Stored data entries.
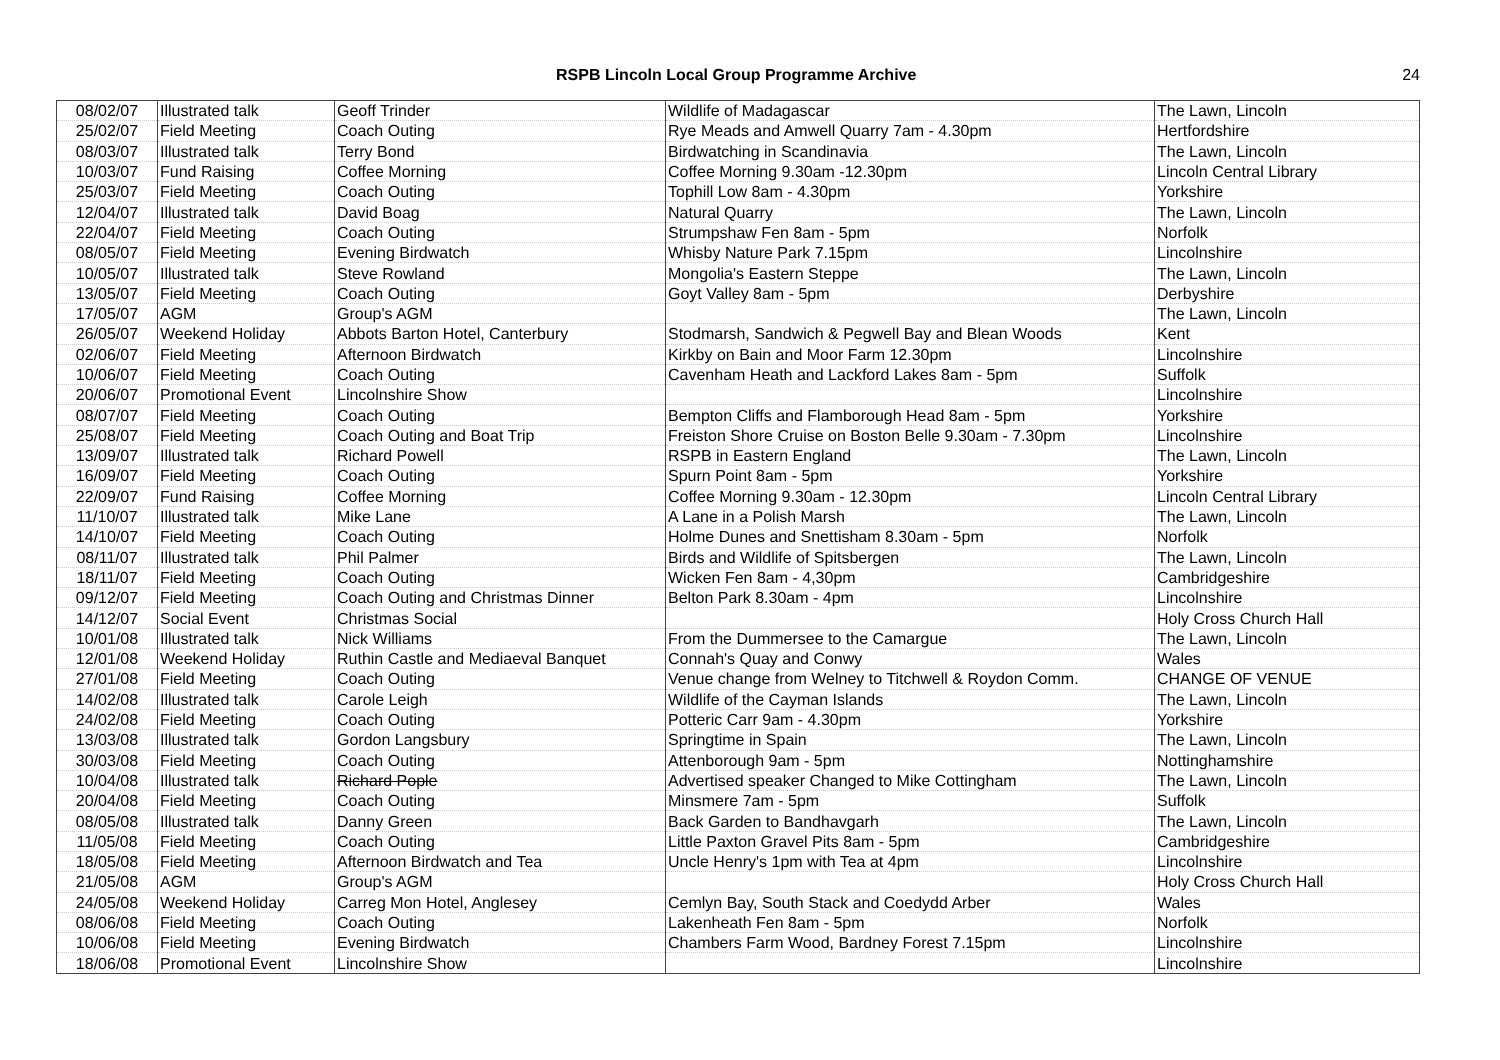RSPB Lincoln Local Group Programme Archive 24
| 08/02/07 | Illustrated talk | Geoff Trinder | Wildlife of Madagascar | The Lawn, Lincoln |
| 25/02/07 | Field Meeting | Coach Outing | Rye Meads and Amwell Quarry 7am - 4.30pm | Hertfordshire |
| 08/03/07 | Illustrated talk | Terry Bond | Birdwatching in Scandinavia | The Lawn, Lincoln |
| 10/03/07 | Fund Raising | Coffee Morning | Coffee Morning 9.30am -12.30pm | Lincoln Central Library |
| 25/03/07 | Field Meeting | Coach Outing | Tophill Low 8am - 4.30pm | Yorkshire |
| 12/04/07 | Illustrated talk | David Boag | Natural Quarry | The Lawn, Lincoln |
| 22/04/07 | Field Meeting | Coach Outing | Strumpshaw Fen 8am - 5pm | Norfolk |
| 08/05/07 | Field Meeting | Evening Birdwatch | Whisby Nature Park 7.15pm | Lincolnshire |
| 10/05/07 | Illustrated talk | Steve Rowland | Mongolia's Eastern Steppe | The Lawn, Lincoln |
| 13/05/07 | Field Meeting | Coach Outing | Goyt Valley 8am - 5pm | Derbyshire |
| 17/05/07 | AGM | Group's AGM | | The Lawn, Lincoln |
| 26/05/07 | Weekend Holiday | Abbots Barton Hotel, Canterbury | Stodmarsh, Sandwich & Pegwell Bay and Blean Woods | Kent |
| 02/06/07 | Field Meeting | Afternoon Birdwatch | Kirkby on Bain and Moor Farm 12.30pm | Lincolnshire |
| 10/06/07 | Field Meeting | Coach Outing | Cavenham Heath and Lackford Lakes 8am - 5pm | Suffolk |
| 20/06/07 | Promotional Event | Lincolnshire Show | | Lincolnshire |
| 08/07/07 | Field Meeting | Coach Outing | Bempton Cliffs and Flamborough Head 8am - 5pm | Yorkshire |
| 25/08/07 | Field Meeting | Coach Outing and Boat Trip | Freiston Shore Cruise on Boston Belle 9.30am - 7.30pm | Lincolnshire |
| 13/09/07 | Illustrated talk | Richard Powell | RSPB in Eastern England | The Lawn, Lincoln |
| 16/09/07 | Field Meeting | Coach Outing | Spurn Point 8am - 5pm | Yorkshire |
| 22/09/07 | Fund Raising | Coffee Morning | Coffee Morning 9.30am - 12.30pm | Lincoln Central Library |
| 11/10/07 | Illustrated talk | Mike Lane | A Lane in a Polish Marsh | The Lawn, Lincoln |
| 14/10/07 | Field Meeting | Coach Outing | Holme Dunes and Snettisham 8.30am - 5pm | Norfolk |
| 08/11/07 | Illustrated talk | Phil Palmer | Birds and Wildlife of Spitsbergen | The Lawn, Lincoln |
| 18/11/07 | Field Meeting | Coach Outing | Wicken Fen 8am - 4,30pm | Cambridgeshire |
| 09/12/07 | Field Meeting | Coach Outing and Christmas Dinner | Belton Park 8.30am - 4pm | Lincolnshire |
| 14/12/07 | Social Event | Christmas Social | | Holy Cross Church Hall |
| 10/01/08 | Illustrated talk | Nick Williams | From the Dummersee to the Camargue | The Lawn, Lincoln |
| 12/01/08 | Weekend Holiday | Ruthin Castle and Mediaeval Banquet | Connah's Quay and Conwy | Wales |
| 27/01/08 | Field Meeting | Coach Outing | Venue change from Welney to Titchwell & Roydon Comm. | CHANGE OF VENUE |
| 14/02/08 | Illustrated talk | Carole Leigh | Wildlife of the Cayman Islands | The Lawn, Lincoln |
| 24/02/08 | Field Meeting | Coach Outing | Potteric Carr 9am - 4.30pm | Yorkshire |
| 13/03/08 | Illustrated talk | Gordon Langsbury | Springtime in Spain | The Lawn, Lincoln |
| 30/03/08 | Field Meeting | Coach Outing | Attenborough 9am - 5pm | Nottinghamshire |
| 10/04/08 | Illustrated talk | Richard Pople | Advertised speaker Changed to Mike Cottingham | The Lawn, Lincoln |
| 20/04/08 | Field Meeting | Coach Outing | Minsmere 7am - 5pm | Suffolk |
| 08/05/08 | Illustrated talk | Danny Green | Back Garden to Bandhavgarh | The Lawn, Lincoln |
| 11/05/08 | Field Meeting | Coach Outing | Little Paxton Gravel Pits 8am - 5pm | Cambridgeshire |
| 18/05/08 | Field Meeting | Afternoon Birdwatch and Tea | Uncle Henry's 1pm with Tea at 4pm | Lincolnshire |
| 21/05/08 | AGM | Group's AGM | | Holy Cross Church Hall |
| 24/05/08 | Weekend Holiday | Carreg Mon Hotel, Anglesey | Cemlyn Bay, South Stack and Coedydd Arber | Wales |
| 08/06/08 | Field Meeting | Coach Outing | Lakenheath Fen 8am - 5pm | Norfolk |
| 10/06/08 | Field Meeting | Evening Birdwatch | Chambers Farm Wood, Bardney Forest 7.15pm | Lincolnshire |
| 18/06/08 | Promotional Event | Lincolnshire Show | | Lincolnshire |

PROBLEM TO WORK ON. For the word "Park", find all matching lines in the entries above and copy them out.

TASK RESPONSE.
| 08/05/07 | Field Meeting | Evening Birdwatch | Whisby Nature Park 7.15pm | Lincolnshire |
| 09/12/07 | Field Meeting | Coach Outing and Christmas Dinner | Belton Park 8.30am - 4pm | Lincolnshire |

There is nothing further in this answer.